Newspeak: We no longer jail criminals, we “warehouse” people.

Obviously we may have some bad blood on display in this video, but the narrative is noteworthy. This public defender is evidently upset that the judge had the nerve to set a whopping $1,000 bail bond to secure the release and guarantee the appearance of his homeless client. The public defender disrespectfully mouths off to the judge that by requiring a bail bond he is causing this poor defendant to be warehoused.

What utter poppycock.

This man is not in jail because he is poor. He is not in jail because he is homeless. He is in jail because there is probable cause to believe that he broke the law. This public defender would have the judge believe that because he is poor, he will have to be “warehoused.” The judge knows better.

Let’s look at the facts. Assume that this poor defendant does not have access to $1,000. So, in order to secure his release from jail he needs to retain the services of a bail bond agent. In Broward County, Florida a licensed bail agent charges $150 to post a $1,000 bond. There are many, many hungry bail bond agents in Broward County, each eager to make a living and serve the public and the courts. Many of these bail agents would happily post this $1,000 bail bond in exchange for $150 and at least one stable, credit worthy, resident of Broward County who is willing to come forward and vouch for this guy and guarantee that he will appear in court. Many bail agents in Broward County, Florida will even allow family members or friends of the defendant to make payments towards the $150 if the bond is good.

What makes the bail bond good? One thing only: the defendant’s appearance in court at the proceeding for which the bond was written. How can a bail agent be confident that a defendant will appear? Usually by requiring that friends and family members of the defendant come forward and vouch for him. Typically, on a thousand dollar bond the bail agent would require only that family members sign to guarantee that they can have their relative appear in court. They don’t pay anything other than the $150, which, again, they can often make in installments. They simply agree to reimburse the bail agent the amount of the bail bond he posted — in this case, $1,000 — if the defendant flees and cannot be located by the bail agent.

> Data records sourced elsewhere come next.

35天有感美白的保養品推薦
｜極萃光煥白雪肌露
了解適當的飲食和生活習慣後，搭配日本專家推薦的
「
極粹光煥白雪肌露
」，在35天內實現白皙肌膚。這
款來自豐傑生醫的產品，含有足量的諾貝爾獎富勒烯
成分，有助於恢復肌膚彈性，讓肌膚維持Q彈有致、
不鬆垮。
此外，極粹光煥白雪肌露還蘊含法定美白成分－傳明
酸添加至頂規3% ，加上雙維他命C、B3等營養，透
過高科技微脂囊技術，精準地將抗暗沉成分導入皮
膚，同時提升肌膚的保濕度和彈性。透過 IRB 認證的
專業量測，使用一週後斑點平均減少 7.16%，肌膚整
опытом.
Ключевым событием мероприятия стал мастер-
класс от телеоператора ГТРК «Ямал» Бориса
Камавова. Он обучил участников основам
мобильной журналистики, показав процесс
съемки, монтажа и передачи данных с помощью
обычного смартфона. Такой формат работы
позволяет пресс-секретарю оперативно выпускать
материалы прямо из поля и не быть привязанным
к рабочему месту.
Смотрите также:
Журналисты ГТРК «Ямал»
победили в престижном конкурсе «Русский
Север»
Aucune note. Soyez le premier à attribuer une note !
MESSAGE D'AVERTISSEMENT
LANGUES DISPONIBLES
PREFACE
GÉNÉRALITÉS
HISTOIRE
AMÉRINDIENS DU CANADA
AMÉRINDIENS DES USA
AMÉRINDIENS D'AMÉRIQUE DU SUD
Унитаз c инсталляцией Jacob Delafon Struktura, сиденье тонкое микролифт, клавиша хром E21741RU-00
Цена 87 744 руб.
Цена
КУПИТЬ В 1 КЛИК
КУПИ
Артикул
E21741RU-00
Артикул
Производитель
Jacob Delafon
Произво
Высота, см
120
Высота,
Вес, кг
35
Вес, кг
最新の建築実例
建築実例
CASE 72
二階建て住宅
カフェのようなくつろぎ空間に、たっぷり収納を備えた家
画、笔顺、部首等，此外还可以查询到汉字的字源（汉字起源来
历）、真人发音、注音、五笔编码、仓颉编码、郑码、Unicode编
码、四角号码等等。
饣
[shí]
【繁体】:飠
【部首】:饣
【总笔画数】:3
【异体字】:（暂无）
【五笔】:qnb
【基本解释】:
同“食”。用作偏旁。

So what happens when a defendant is charged with a crime and no one — not a single person in the world — is willing to vouch for him? What happens when his family members no longer trust him and he doesn’t have a single stable friend, employer, co-corker or even a trustworthy acquaintance? Probably, in such tragic cases there is nothing that can reasonably assure his appearance in court other than keeping him in jail. Homelessness, alcoholism and drug addiction are all big problems, often intertwined. But make no mistake, this poor man is not in jail because he is homeless. He is jail because he is charged with committing a crime and no one in his life thinks that he is a good bet to appear in court to face justice on the criminal charges filed against him.

There are alternatives. We could just give homeless people a pass — simply exempt them from being charged with a crime so that they don’t become “warehoused.” Or we could cite them instead of arresting them for a crime — which some cities are now doing more and more. Of course, when he fails to appear for his court case, a warrant is issued for  his arrest.

Advocates of publicly funded pretrial release programs would have us believe that poor, innocent people are languishing in jail — warehoused — simply due to their inability to post bail. Don’t you believe it. A bail bond agent is standing by ready to serve. He or she needs only a family member, friend, co-worker, employer, or trustworthy acquaintance who is willing to assist. That’s how bail works, and why bail works. The friends and family of the defendant and the bail agent have a vested financial interest in the appearance of the accused.